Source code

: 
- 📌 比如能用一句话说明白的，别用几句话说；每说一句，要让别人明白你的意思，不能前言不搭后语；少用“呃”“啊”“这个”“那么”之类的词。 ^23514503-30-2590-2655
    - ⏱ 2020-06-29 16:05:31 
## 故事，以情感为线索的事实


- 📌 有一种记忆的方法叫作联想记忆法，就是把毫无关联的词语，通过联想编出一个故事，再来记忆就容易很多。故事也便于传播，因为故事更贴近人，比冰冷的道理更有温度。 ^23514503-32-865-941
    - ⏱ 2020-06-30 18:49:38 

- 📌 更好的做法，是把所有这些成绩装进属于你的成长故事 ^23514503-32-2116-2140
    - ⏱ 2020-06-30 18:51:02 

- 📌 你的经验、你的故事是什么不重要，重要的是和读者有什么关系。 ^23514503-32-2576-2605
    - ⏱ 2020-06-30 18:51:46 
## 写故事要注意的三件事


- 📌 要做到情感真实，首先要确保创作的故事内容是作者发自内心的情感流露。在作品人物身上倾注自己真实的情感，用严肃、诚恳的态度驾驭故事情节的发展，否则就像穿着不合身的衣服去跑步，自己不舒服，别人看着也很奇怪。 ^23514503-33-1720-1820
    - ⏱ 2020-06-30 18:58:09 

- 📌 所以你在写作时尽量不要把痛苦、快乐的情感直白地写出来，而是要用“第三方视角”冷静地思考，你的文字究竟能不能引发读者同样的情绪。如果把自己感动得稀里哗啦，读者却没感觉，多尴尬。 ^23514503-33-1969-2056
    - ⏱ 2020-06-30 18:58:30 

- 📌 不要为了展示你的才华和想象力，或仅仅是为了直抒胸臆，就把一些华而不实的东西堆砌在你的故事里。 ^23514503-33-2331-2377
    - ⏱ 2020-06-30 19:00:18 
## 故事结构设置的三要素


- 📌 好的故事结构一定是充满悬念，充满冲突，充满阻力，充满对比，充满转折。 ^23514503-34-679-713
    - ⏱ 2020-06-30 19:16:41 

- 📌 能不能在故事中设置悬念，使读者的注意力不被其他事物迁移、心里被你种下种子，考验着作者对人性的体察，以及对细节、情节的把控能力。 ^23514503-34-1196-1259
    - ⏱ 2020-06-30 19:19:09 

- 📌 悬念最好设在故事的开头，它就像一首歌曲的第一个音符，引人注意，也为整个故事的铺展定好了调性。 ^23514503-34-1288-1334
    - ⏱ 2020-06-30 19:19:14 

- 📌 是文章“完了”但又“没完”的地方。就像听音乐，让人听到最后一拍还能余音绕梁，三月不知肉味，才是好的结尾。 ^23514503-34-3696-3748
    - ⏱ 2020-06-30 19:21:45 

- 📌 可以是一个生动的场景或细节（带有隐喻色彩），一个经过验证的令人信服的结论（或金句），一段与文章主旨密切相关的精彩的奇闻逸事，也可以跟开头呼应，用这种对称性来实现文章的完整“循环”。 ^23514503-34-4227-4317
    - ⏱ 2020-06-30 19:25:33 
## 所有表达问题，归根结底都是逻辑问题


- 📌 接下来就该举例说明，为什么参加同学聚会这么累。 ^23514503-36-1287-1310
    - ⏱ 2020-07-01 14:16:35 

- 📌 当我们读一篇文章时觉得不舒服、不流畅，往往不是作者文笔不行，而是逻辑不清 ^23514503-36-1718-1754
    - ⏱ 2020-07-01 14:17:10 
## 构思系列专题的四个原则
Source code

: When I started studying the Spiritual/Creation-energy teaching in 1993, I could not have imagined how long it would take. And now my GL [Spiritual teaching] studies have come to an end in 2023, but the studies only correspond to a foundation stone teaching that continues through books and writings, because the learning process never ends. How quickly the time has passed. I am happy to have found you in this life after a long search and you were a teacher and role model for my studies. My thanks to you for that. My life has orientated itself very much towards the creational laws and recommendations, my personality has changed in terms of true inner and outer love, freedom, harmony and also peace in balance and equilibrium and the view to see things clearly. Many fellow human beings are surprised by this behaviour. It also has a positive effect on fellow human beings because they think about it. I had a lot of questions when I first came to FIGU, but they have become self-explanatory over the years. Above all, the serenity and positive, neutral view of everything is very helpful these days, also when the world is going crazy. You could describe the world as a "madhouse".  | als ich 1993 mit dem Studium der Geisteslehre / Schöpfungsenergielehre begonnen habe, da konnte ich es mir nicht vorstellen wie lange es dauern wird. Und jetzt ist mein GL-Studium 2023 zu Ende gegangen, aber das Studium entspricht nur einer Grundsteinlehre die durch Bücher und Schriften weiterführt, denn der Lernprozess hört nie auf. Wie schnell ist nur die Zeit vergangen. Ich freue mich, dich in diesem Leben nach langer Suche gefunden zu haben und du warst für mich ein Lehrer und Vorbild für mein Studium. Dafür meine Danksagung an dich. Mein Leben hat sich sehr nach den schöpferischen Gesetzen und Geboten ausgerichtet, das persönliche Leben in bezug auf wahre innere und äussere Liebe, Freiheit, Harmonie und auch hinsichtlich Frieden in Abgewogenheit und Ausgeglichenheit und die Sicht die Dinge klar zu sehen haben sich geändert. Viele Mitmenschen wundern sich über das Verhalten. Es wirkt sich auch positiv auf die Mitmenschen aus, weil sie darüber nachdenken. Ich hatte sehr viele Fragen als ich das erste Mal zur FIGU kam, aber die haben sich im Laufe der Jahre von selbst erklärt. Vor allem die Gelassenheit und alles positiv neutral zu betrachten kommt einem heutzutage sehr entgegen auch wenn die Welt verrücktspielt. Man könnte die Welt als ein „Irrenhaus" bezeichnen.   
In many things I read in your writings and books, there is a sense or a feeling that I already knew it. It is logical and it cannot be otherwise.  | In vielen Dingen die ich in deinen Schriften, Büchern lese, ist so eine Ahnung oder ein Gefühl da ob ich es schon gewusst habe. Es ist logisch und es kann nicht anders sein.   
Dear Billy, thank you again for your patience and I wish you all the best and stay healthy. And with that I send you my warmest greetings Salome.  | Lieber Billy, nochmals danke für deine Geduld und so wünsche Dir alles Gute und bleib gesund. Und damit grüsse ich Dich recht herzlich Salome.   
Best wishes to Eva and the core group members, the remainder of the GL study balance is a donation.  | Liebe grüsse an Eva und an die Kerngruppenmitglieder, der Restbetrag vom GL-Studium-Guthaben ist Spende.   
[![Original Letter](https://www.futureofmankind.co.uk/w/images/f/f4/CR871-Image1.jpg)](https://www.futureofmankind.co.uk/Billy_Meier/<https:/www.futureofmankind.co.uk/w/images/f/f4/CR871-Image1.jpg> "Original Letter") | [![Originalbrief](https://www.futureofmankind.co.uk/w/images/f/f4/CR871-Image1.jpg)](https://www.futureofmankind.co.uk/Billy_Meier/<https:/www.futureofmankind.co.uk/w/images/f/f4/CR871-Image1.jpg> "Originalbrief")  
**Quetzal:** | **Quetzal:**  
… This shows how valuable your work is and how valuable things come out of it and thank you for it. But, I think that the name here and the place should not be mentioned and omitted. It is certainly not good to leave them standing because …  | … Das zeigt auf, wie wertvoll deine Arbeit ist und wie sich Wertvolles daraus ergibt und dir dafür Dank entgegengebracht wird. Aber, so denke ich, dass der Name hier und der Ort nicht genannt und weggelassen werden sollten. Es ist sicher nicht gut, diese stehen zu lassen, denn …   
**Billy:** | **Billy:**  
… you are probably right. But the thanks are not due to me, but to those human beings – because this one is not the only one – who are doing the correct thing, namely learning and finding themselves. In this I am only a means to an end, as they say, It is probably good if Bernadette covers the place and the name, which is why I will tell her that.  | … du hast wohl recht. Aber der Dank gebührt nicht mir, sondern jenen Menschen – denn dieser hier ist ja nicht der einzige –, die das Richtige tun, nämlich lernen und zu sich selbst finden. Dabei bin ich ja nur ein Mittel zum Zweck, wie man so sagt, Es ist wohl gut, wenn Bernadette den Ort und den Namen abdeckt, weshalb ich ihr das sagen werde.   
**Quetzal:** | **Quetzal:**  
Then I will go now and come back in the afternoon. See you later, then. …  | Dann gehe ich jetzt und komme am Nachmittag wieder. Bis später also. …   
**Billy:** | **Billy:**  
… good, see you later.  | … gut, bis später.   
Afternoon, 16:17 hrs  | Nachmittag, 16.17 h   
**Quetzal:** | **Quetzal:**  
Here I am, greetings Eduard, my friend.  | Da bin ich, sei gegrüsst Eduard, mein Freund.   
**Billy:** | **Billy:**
○ ○ ○ ○ ○
__TASK DIRECTIONS__: Return every line of the entries above that the string "Nachmittag" appears in.

__TASK OUTPUT__:
Then I will go now and come back in the afternoon. See you later, then. …  | Dann gehe ich jetzt und komme am Nachmittag wieder. Bis später also. …   
Afternoon, 16:17 hrs  | Nachmittag, 16.17 h   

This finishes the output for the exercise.